Thermodynamic, structural and magnetic studies of phase transformations in MnAl nanocomposite alloys

Abstract

We have undertaken a temperature-dependent, investigation of the thermodynamics, structure, morphology and magnetism of two MnAl nanocomposite alloys (Mn60Al40 and Mn55Al45). Differential scanning calorimetry (DSC) studies allowed the determination of the exo-effects occurring in the structural phase transformation of MnAl, while by using temperature-dependent X-ray diffraction of synchrotron radiation we were able to monitor the phase transformation effects and the evolution with temperature of various structural phases occurring in the samples. We have shown that slight changes in stoichiometry (5 at.%) give rise to different phase structure in the as-cast state. While in Mn60Al40 only hcp ε phase can be found, in Mn55Al45 as-cast alloy, there is a quite complex phase structure with a mixture of γ2 (Al8Mn5) and ε as well as ferromagnetic MnAl τ-phase. Activation energies of about 165 kJ/mol and 290 kJ/mol have been calculated from the Ozawa-Flynn-Wall analysis of DSC experimental data. These findings are in good agreement with the results obtained from XRD. For the Mn55Al45 as-cast alloy, we have confirmed by temperature-dependent synchrotron XRD that the hcp ε phase decomposes through the migration of interphase interfaces with the transformation rate controlled by boundary diffusion processes.

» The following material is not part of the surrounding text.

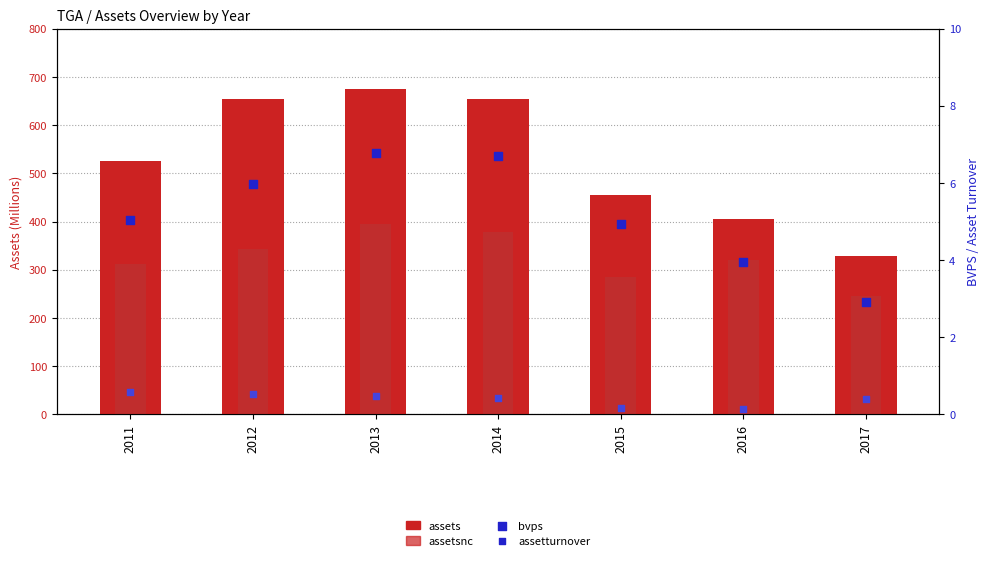

Which series has the largest Y range (max minus min)?

assets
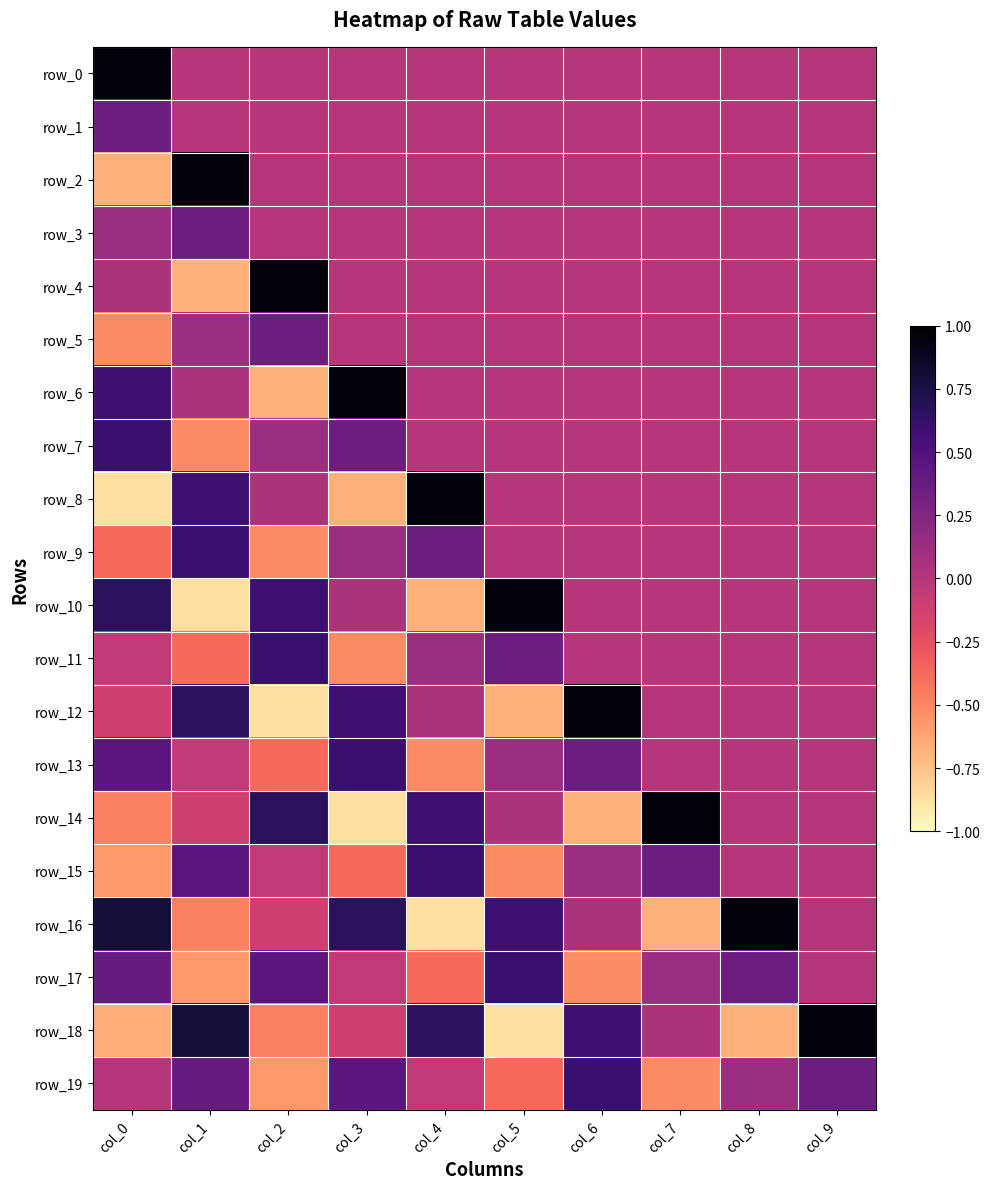

Which series changed the most between col_0 and col_2?

row_6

High-resolution transmission electron microscopy have confirmed the phase structure obtained by XRD, while magnetic properties, obtained for the as-cast alloys are consistent with the multiphase character of the samples and in good agreement with previously reported results. The magnetization does not saturate for the maximum applied field of about 4 × 106 A/m and a marked coercivity of about 160 kA/m is obtained for the Mn55Al45 as-cast alloy.